* Task data *
━━━━━━━━━━━━━━━━

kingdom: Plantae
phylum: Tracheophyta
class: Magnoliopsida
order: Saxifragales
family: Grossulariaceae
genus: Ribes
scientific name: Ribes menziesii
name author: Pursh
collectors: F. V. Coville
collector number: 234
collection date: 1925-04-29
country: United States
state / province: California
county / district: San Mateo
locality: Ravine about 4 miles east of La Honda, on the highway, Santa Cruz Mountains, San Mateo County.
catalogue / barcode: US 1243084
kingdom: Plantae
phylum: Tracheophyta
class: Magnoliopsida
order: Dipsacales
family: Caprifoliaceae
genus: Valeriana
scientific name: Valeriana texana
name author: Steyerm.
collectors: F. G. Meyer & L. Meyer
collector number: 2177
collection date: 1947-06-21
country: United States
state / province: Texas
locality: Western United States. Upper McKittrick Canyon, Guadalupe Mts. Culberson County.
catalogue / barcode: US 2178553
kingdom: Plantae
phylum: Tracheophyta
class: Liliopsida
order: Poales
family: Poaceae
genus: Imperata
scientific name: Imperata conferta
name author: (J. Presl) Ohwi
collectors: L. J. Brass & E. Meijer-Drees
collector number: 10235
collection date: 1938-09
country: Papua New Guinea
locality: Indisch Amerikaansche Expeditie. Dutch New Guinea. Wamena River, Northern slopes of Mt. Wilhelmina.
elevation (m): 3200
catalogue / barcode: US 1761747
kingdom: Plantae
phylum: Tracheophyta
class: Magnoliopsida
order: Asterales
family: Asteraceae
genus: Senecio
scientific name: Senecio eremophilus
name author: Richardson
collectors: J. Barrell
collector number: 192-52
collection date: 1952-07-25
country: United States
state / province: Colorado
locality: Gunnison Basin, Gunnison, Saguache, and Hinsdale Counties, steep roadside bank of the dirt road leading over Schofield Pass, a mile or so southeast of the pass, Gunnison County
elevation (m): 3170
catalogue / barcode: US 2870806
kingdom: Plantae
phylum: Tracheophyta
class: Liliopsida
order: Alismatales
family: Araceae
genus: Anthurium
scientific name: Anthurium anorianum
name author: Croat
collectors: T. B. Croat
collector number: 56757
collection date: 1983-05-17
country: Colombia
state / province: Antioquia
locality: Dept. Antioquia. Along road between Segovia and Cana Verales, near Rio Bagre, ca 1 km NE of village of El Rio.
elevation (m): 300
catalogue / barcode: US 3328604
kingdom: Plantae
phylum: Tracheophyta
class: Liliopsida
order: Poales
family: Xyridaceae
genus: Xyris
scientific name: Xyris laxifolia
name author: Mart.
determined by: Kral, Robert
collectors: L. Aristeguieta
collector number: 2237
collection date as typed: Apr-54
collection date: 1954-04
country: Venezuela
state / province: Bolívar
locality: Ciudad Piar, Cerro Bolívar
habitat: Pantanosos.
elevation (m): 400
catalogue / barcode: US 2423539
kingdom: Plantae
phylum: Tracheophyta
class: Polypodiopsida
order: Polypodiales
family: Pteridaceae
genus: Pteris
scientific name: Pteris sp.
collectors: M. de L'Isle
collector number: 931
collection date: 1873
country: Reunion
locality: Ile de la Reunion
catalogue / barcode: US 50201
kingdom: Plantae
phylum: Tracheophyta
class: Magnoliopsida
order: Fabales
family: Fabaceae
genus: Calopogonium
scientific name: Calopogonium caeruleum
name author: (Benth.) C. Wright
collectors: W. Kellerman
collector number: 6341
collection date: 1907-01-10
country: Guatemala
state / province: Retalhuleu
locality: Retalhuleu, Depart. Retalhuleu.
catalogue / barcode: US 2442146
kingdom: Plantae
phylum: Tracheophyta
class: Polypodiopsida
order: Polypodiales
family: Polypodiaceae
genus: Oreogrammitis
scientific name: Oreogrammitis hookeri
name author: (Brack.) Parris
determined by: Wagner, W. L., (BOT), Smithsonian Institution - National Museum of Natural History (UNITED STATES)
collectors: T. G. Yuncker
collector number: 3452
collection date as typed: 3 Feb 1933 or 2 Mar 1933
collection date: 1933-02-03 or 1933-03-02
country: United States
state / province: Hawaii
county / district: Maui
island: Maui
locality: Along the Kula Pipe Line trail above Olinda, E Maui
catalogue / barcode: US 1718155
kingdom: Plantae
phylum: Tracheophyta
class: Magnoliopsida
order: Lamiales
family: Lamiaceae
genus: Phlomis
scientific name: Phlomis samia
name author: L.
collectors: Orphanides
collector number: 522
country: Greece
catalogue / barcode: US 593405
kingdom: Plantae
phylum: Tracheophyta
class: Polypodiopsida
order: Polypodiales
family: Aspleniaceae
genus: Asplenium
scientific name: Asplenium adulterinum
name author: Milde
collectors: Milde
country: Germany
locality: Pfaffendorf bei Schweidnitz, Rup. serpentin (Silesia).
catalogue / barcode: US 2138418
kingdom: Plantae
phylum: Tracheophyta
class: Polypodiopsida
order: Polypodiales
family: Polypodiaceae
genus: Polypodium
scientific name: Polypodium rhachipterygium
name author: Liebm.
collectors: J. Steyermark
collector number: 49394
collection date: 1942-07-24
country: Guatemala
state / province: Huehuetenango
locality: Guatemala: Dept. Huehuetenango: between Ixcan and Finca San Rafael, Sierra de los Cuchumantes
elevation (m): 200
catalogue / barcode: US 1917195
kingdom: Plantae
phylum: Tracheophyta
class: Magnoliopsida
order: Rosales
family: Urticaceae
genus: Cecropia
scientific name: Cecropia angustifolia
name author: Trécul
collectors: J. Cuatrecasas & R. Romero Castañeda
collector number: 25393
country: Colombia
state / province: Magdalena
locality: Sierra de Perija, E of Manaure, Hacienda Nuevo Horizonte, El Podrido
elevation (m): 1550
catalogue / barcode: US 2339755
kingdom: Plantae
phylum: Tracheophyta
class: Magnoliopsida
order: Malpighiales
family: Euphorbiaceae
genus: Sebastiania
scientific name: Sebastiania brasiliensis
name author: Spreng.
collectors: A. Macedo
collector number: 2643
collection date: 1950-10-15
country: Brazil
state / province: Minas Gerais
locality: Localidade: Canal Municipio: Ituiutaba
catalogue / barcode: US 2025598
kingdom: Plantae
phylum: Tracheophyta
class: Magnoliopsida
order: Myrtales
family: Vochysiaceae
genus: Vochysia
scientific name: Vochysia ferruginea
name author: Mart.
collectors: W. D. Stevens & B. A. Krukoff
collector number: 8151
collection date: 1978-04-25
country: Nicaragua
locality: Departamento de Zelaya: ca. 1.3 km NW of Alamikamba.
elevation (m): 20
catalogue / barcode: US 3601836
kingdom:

━━━━━━━━━━━━━━━━

* Exercise objective *
Copy out everything in the listing from the line "collectors: Milde" down to the final line, both included, without changing a single character.

* Problem solution *
collectors: Milde
country: Germany
locality: Pfaffendorf bei Schweidnitz, Rup. serpentin (Silesia).
catalogue / barcode: US 2138418
kingdom: Plantae
phylum: Tracheophyta
class: Polypodiopsida
order: Polypodiales
family: Polypodiaceae
genus: Polypodium
scientific name: Polypodium rhachipterygium
name author: Liebm.
collectors: J. Steyermark
collector number: 49394
collection date: 1942-07-24
country: Guatemala
state / province: Huehuetenango
locality: Guatemala: Dept. Huehuetenango: between Ixcan and Finca San Rafael, Sierra de los Cuchumantes
elevation (m): 200
catalogue / barcode: US 1917195
kingdom: Plantae
phylum: Tracheophyta
class: Magnoliopsida
order: Rosales
family: Urticaceae
genus: Cecropia
scientific name: Cecropia angustifolia
name author: Trécul
collectors: J. Cuatrecasas & R. Romero Castañeda
collector number: 25393
country: Colombia
state / province: Magdalena
locality: Sierra de Perija, E of Manaure, Hacienda Nuevo Horizonte, El Podrido
elevation (m): 1550
catalogue / barcode: US 2339755
kingdom: Plantae
phylum: Tracheophyta
class: Magnoliopsida
order: Malpighiales
family: Euphorbiaceae
genus: Sebastiania
scientific name: Sebastiania brasiliensis
name author: Spreng.
collectors: A. Macedo
collector number: 2643
collection date: 1950-10-15
country: Brazil
state / province: Minas Gerais
locality: Localidade: Canal Municipio: Ituiutaba
catalogue / barcode: US 2025598
kingdom: Plantae
phylum: Tracheophyta
class: Magnoliopsida
order: Myrtales
family: Vochysiaceae
genus: Vochysia
scientific name: Vochysia ferruginea
name author: Mart.
collectors: W. D. Stevens & B. A. Krukoff
collector number: 8151
collection date: 1978-04-25
country: Nicaragua
locality: Departamento de Zelaya: ca. 1.3 km NW of Alamikamba.
elevation (m): 20
catalogue / barcode: US 3601836
kingdom:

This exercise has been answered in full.